Con oltre trecento opere esposte – fra edizioni a stampa,
manoscritti, documenti, disegni e progetti di edifici realizzati, mai
realizzati o scomparsi – la mostra
Palladio e/a Venezia intende ricostruire l’ambiente
culturale dell’epoca e ripercorrere le tappe dell’attività svolta da
Andrea
Palladio (Padova, 1508 – Maser, Treviso, 1580) nella città
lagunare: dalla creazione del magnifico scenario del Bacino San Marco al
purtroppo mai realizzato Ponte di Rialto.
Accanto all’
Italia liberata dai Goti e alla
Sofonisba di
Gian Giorgio Trissino – l’uomo che per primo credette nel
talento del valente tagliapietra: è a lui che Andrea di Pietro della Gondola
deve l’introduzione nella società bene del tempo e il nome d’arte con cui è
passato alla storia – troviamo esposte quelle opere che tanta influenza ebbero
sulla sua formazione, c
ioè i libri di architettura di Sebastiano Serlio, di
Pirro Logorio e di Vitruvio, quest’ultimo tradotto e commentato da Daniele
Barbaro.
Proprio ai fratelli Daniele e Marcantonio Barbaro,
illustri committenti e grandi animatori dell’ambiente culturale veneziano, va
anche il merito di aver sollecitato gli incarichi veneziani ottenuti dal
Palladio.
Non potevano mancare, fra i vari lavori di quest’ultimo, presenti in svariate edizioni,
I quattro libri dell’architettura, opera che gli valse, anche
grazie alla diffusione attuata dallo Scamozzi, una imperitura fama
internazionale. Alquanto “curioso” appare l’angolo dedicato ai ritratti di
Andrea Palladio, un tantino rigidi e dall’aspetto agiografico.
I rilievi fotogrammetrici delle opere palladiane,
realizzati dai laboratori informatici dello Iuav di Venezia, attuano un metodo
di studio fondato sulla raccolta di dati tecnici, storici e scientifici delle
opere che, sia pure con differenti strumenti, ricalca il metodo di
apprendimento che lo stesso Palladio utilizzava nel misurare, disegnare,
confrontare le opere degli antichi romani.
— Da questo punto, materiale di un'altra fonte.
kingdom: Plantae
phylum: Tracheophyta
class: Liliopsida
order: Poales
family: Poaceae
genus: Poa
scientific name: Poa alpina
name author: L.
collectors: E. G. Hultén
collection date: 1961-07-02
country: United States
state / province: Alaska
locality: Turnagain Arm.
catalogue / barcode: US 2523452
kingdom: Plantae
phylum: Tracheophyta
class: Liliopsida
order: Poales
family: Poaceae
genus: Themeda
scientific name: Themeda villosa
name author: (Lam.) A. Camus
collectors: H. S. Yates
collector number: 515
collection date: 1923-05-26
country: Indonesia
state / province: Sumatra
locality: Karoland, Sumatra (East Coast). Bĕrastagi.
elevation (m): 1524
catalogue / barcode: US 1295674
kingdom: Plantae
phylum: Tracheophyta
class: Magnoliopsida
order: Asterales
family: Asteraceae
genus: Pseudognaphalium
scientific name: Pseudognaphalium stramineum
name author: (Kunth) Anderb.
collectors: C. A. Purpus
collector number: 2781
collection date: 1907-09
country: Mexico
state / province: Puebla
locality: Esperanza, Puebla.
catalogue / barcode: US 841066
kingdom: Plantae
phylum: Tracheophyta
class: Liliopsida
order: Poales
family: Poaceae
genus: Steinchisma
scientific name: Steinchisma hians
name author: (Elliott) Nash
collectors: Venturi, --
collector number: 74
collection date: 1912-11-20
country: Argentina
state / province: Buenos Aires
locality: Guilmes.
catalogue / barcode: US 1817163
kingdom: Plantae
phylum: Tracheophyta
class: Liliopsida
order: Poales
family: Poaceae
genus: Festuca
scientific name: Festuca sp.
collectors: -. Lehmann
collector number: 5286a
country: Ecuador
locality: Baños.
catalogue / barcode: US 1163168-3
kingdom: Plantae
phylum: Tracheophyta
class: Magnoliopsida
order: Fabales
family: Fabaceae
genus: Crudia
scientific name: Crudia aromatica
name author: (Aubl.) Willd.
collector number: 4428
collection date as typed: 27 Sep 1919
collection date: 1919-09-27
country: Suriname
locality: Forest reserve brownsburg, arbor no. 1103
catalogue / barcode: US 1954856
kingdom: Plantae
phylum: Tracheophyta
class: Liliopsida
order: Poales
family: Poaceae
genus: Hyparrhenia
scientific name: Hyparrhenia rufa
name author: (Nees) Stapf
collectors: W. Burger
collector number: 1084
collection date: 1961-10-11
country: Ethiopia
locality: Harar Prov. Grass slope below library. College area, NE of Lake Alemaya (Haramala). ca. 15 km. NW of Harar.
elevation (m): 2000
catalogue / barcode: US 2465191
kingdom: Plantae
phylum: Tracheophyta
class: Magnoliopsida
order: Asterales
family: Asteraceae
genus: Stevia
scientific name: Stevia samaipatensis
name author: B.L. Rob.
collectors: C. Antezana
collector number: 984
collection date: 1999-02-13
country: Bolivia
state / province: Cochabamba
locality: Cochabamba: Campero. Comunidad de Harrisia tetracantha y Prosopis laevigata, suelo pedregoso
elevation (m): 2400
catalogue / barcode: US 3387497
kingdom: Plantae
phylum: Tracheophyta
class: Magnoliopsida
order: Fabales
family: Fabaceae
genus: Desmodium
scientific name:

Fin qui tutto bello, buono e forse anche un po’ scontato,
se non fosse per il pezzo forte della mostra, quello che val bene una visita e
che sicuramente suscita l’interesse degli esperti. È un semplice libro dei
conti, rinvenuto alcuni anni or sono presso la Biblioteca del Museo Correr,
relativo alla costruzione di un palazzo al Lido, per il quale il Palladio, nel
gennaio del 1574, ottenne un compenso di 75 ducati in nove rate “
per far sagome delli capitelli” e assistere in qualità di perito
alla realizzazione delle volte.
Questo apparentemente semplice “ritrovamento” è un segnale
rivelatore delle ricchezze ancora inesplorate dei nostri archivi e delle nostre
biblioteche. Testimonianza dell’unico edificio civile al quale Palladio prese
parte in città, la dice lunga sul rapporto che Palladio intrattenne con
Venezia, luogo in cui era difficile ottenere incarichi professionali e che non
dava nulla per scontato. Neanche la fama dell’illustre architetto.